I am reading Jech's book on Set Theory just now and I had a question about Ramsey ultrafilters.
Jech defines a Ramsey ultrafilter to be: "A non-principal ultrafilter $D$ on $\omega$ is a Ramsey ultrafilter if for every partition $\{A_n | n\in \omega \}$ of $\omega$ into $\aleph_0$ pieces such that $A_n \not\in D$ for all $n$, there exists $X \in D$ such that $X \cap A_n$ has one element for all $n \in \omega$."

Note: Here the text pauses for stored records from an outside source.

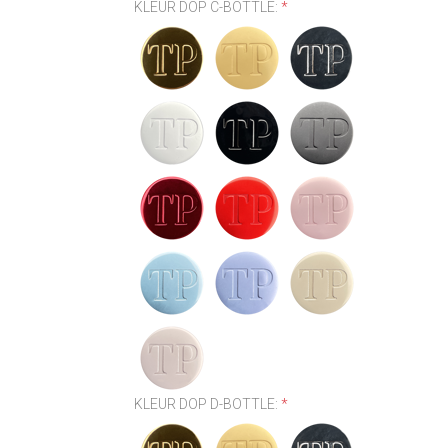
KLEUR DOP C-BOTTLE:
*
KLEUR DOP D-BOTTLE:
*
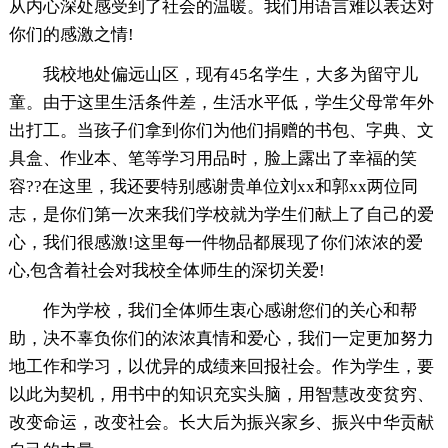
从内心深处感受到了社会的温暖。我们用语言难以表达对
你们的感激之情!
我校地处偏远山区，现有45名学生，大多为留守儿
童。由于这里生活条件差，生活水平低，学生父母常年外
出打工。当孩子们拿到你们为他们捐赠的书包、字典、文
具盒、作业本、笔等学习用品时，脸上露出了幸福的笑
容??在这里，我还要特别感谢贵单位刘xx和郭xx两位同
志，是你们第一次来我们学校就为学生们献上了自己的爱
心，我们很感激!这里每一件物品都展现了你们浓浓的爱
心,包含着社会对我校全体师生的深切关爱!
作为学校，我们全体师生衷心感谢您们的关心和帮
助，决不辜负你们的浓浓真情和爱心，我们一定更加努力
地工作和学习，以优异的成绩来回报社会。作为学生，要
以此为契机，用书中的知识充实头脑，用智慧改变贫穷、
改变命运，改变社会。长大后为振兴家乡、振兴中华贡献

Now if $2^{\aleph_0} = \aleph_1$, then we can enumerate all the partitions of $\omega$ by $\mathcal{A}_{\alpha}$ for $\alpha < \omega_1$, and then construct an $\omega_1$-sequence of infinite subsets of $\omega$ as follows: Given $X_{\alpha}$, let $X_{\alpha+1} \subseteq X_{\alpha}$ be such that either $X_{\alpha+1} \subseteq A$ for some $A \in \mathcal{A}_{\alpha}$, or that $|X_{\alpha+1} \cap A| \le 1$ for all $A \in \mathcal{A}_{\alpha}$. If $\alpha$ is a limit ordinal, let $X_{\alpha}$ be such that $X_{\alpha} \setminus X_{\beta}$ is finite for all $\beta < \alpha$.
Now I understand the above, but he defines the set $D = \{ X | X \supseteq X_{\alpha} \text{ for some } \alpha \in \omega_1\}$ and says it is a Ramsey ultrafilter. But I cannot see how it is nonprincipal, an ultrafilter, or Ramsey.
I would appreciate any help with those three points.